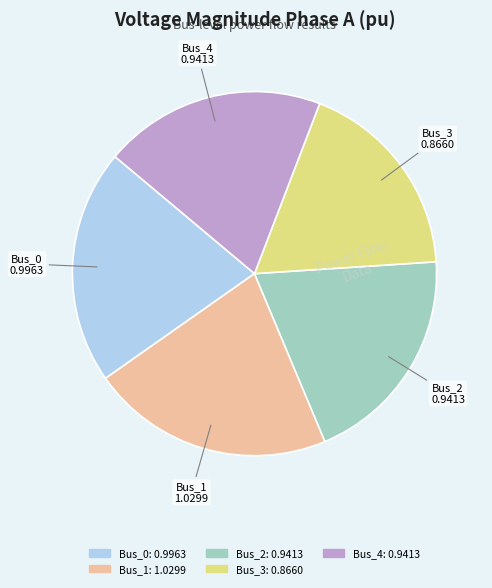

True or false: Bus_4 accounts for 8% of the total.

False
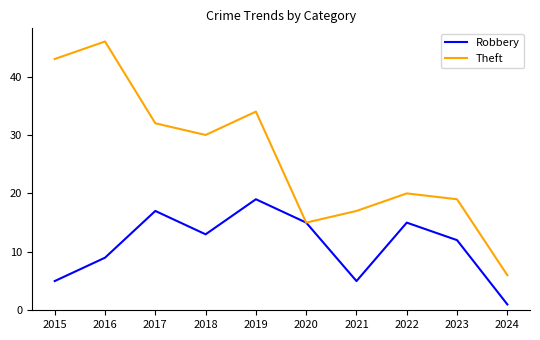

Rank the categories by Theft value from lowest to highest.

2024, 2020, 2021, 2023, 2022, 2018, 2017, 2019, 2015, 2016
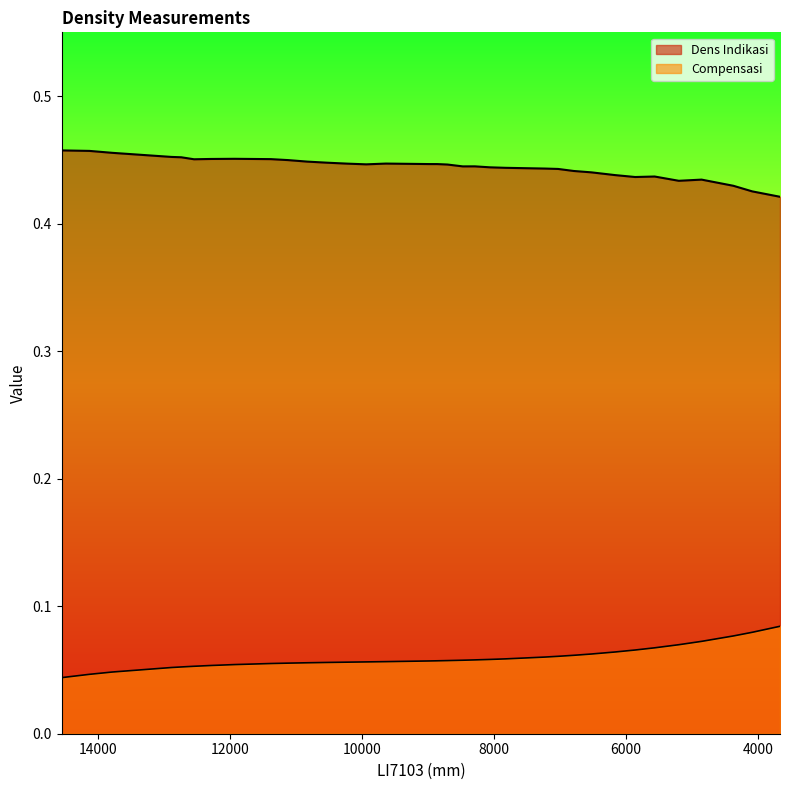

What is the value of the Compensasi point at the 19th from the left?

0.1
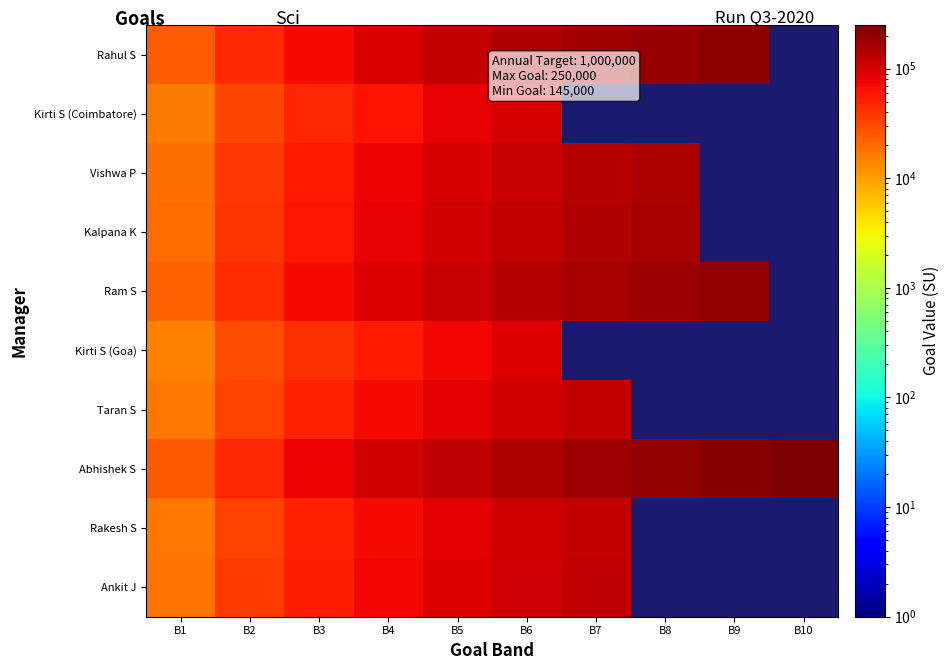

What is the difference between the highest and lowest values at B3?

31500.0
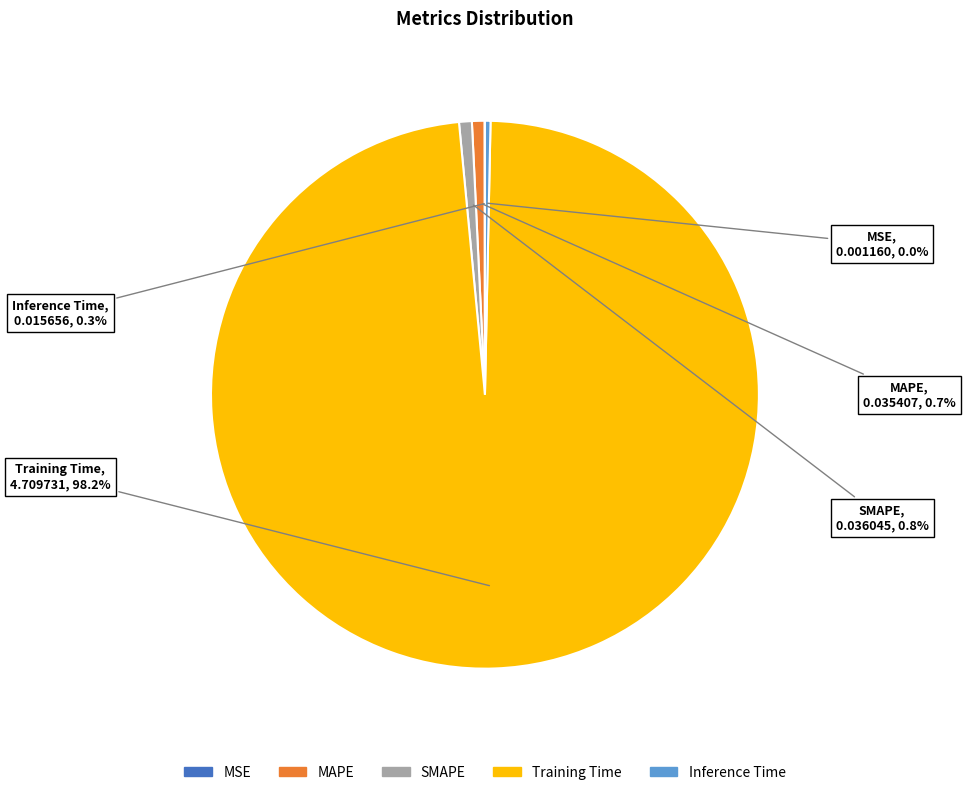

Is it true that SMAPE is 1% of the pie?

True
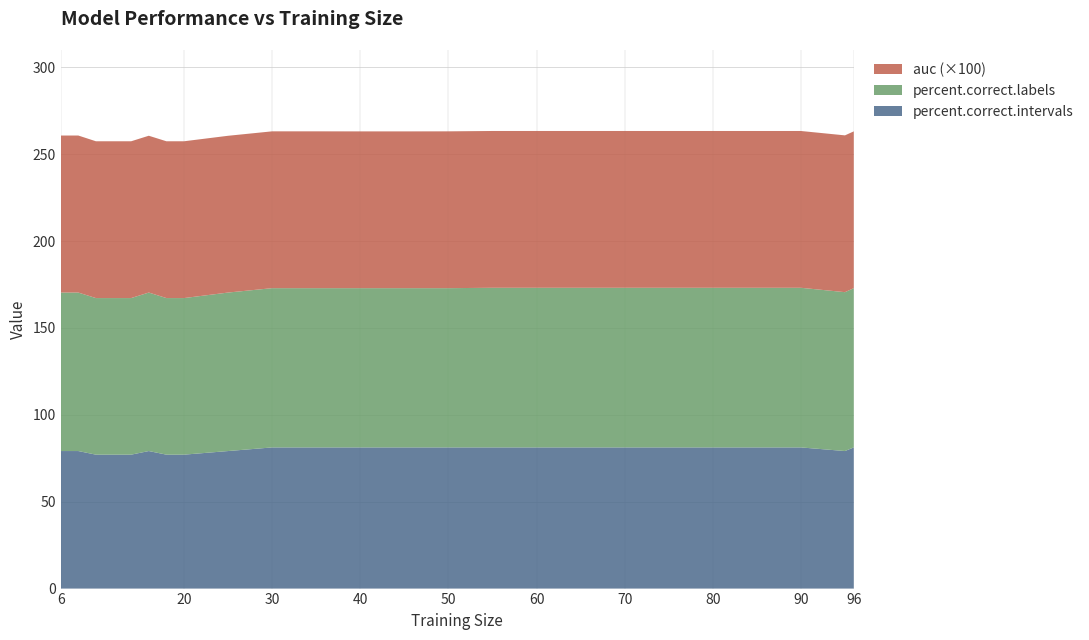

Reading left to right, list all the values displayed in this chart.

auc: 0.9	0.9	0.9	0.9	0.9	0.9	0.9	0.9	0.9	0.9	0.9	0.9	0.9	0.9	0.9	0.9	0.9	0.9	0.9	0.9	0.9	0.9	0.9	0.9
percent.correct.labels: 91.2	91.2	90.1	90.1	90.1	91.2	90.1	90.1	91.2	91.7	91.7	91.7	91.7	91.7	91.9	91.9	91.9	91.9	91.9	91.9	91.9	91.9	91.4	91.7
percent.correct.intervals: 79.2	79.2	77.1	77.1	77.1	79.2	77.1	77.1	79.2	81.2	81.2	81.2	81.2	81.2	81.2	81.2	81.2	81.2	81.2	81.2	81.2	81.2	79.2	81.2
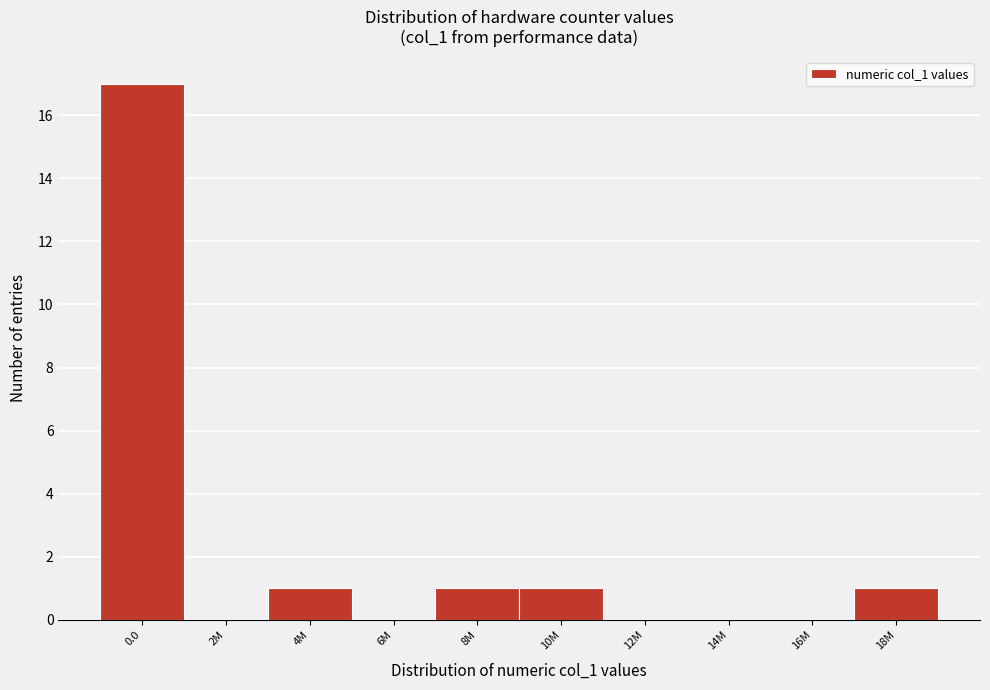

Reading left to right, transcribe all the data shown in this chart.

0.0=17	2M=0	4M=1	6M=0	8M=1	10M=1	12M=0	14M=0	16M=0	18M=1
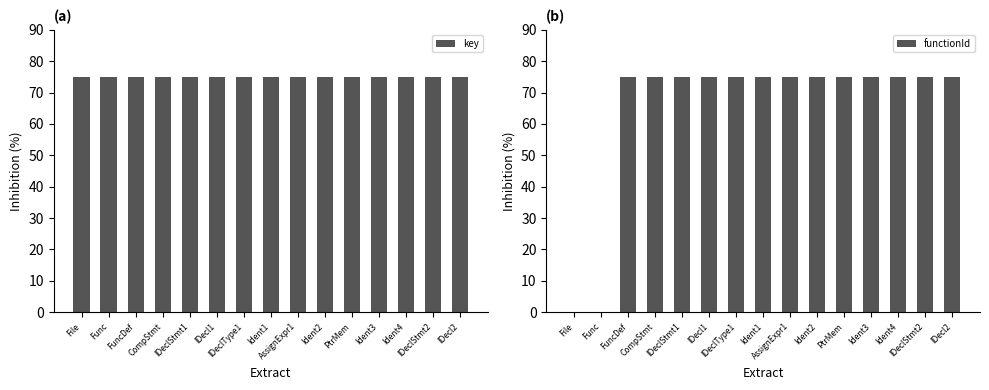

Is it true that functionId equals 75.0 at CompStmt?

True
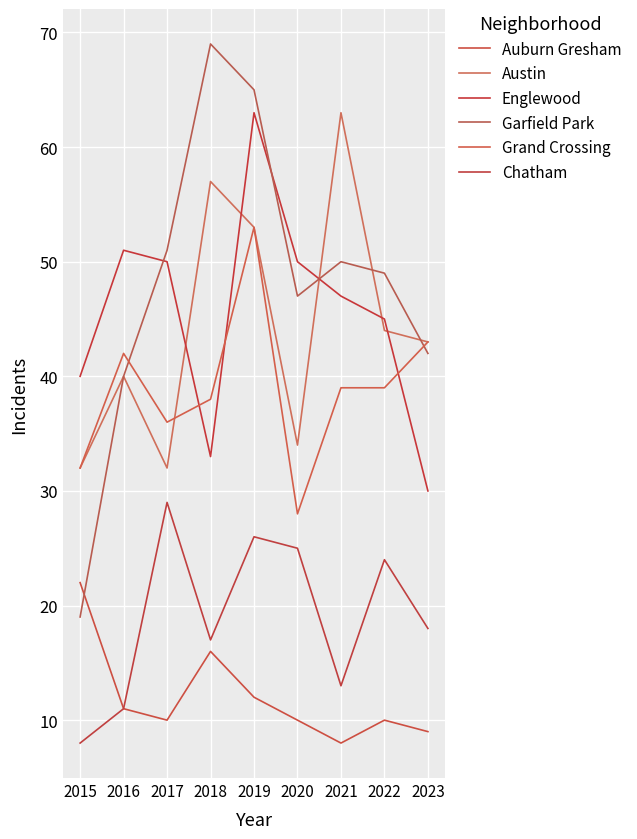

Reading left to right, what are all the values shown in this chart?

Auburn Gresham: 22	11	10	16	12	10	8	10	9
Austin: 32	40	32	57	53	34	63	44	43
Englewood: 40	51	50	33	63	50	47	45	30
Garfield Park: 19	40	51	69	65	47	50	49	42
Grand Crossing: 32	42	36	38	53	28	39	39	43
Chatham: 8	11	29	17	26	25	13	24	18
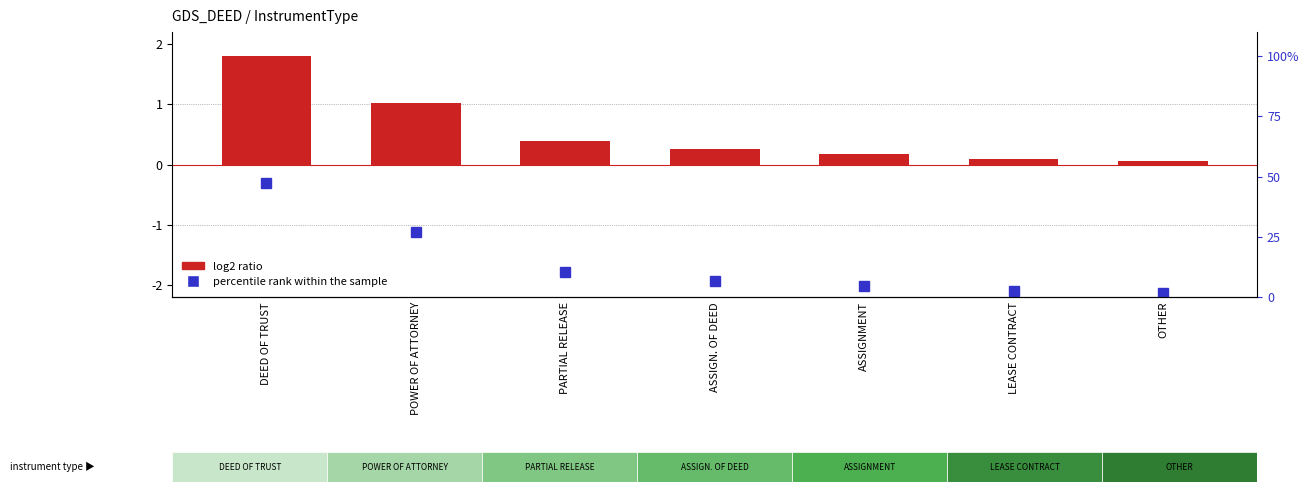

Reading left to right, what are all the values shown in this chart?

DEED OF TRUST=1.8	POWER OF ATTORNEY=1.0	PARTIAL RELEASE=0.4	ASSIGN. OF DEED=0.3	ASSIGNMENT=0.2	LEASE CONTRACT=0.1	OTHER=0.1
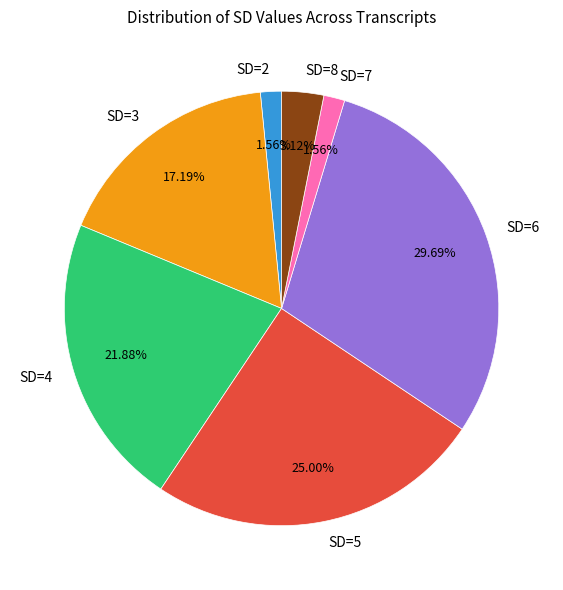

To the nearest percent, what is the average slice percentage?

14%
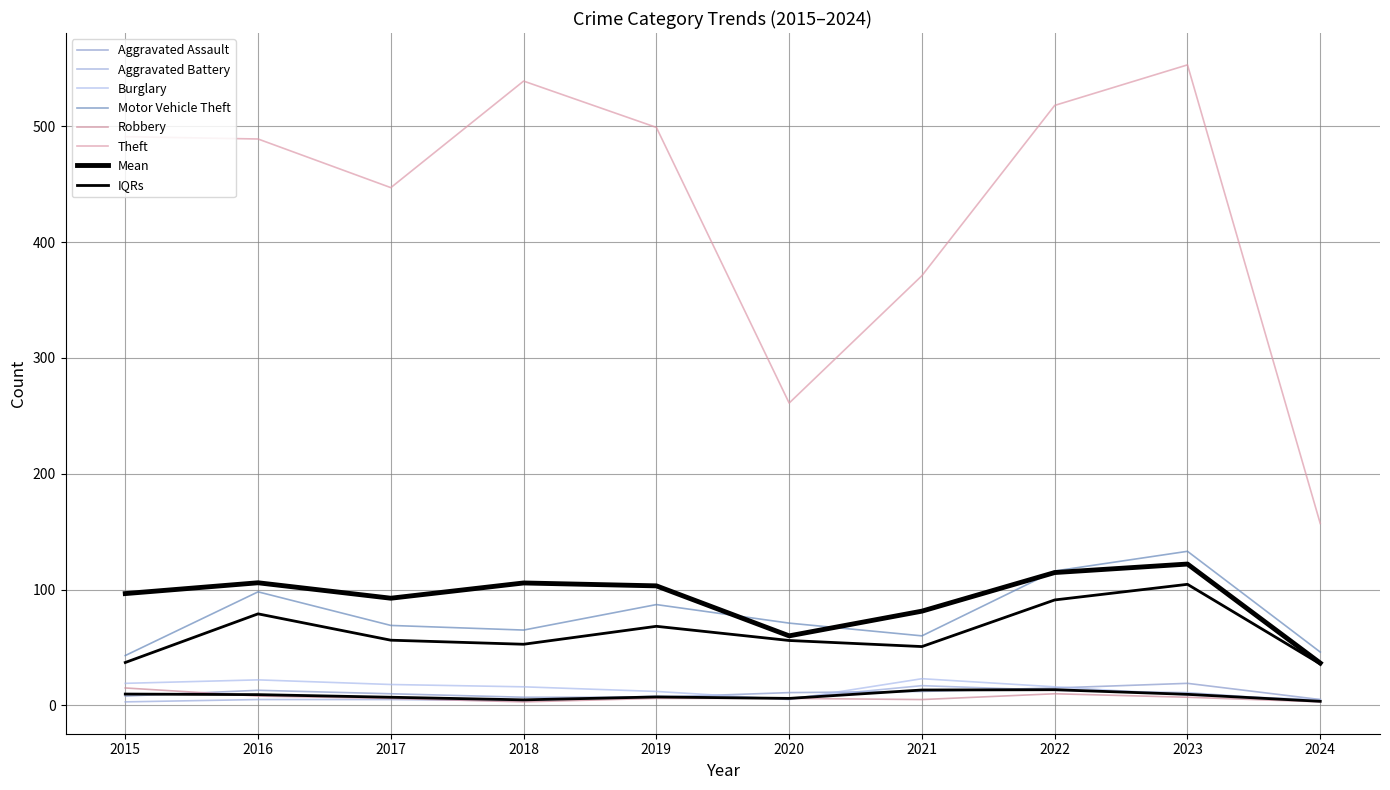

Reading left to right, list all the values displayed in this chart.

Aggravated Assault: 2015=8	2016=13	2017=10	2018=7	2019=7	2020=11	2021=12	2022=15	2023=19	2024=5
Aggravated Battery: 2015=3	2016=5	2017=5	2018=4	2019=8	2020=6	2021=17	2022=13	2023=11	2024=3
Burglary: 2015=19	2016=22	2017=18	2018=16	2019=12	2020=5	2021=23	2022=16	2023=9	2024=5
Motor Vehicle Theft: 2015=43	2016=98	2017=69	2018=65	2019=87	2020=71	2021=60	2022=116	2023=133	2024=46
Robbery: 2015=15	2016=8	2017=6	2018=3	2019=6	2020=6	2021=5	2022=10	2023=7	2024=3
Theft: 2015=491	2016=489	2017=447	2018=539	2019=499	2020=261	2021=371	2022=518	2023=553	2024=157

◆ Task to complete
State how many lines in the items above contain the word "that". Please reply with the number alone.

◆ Reply
2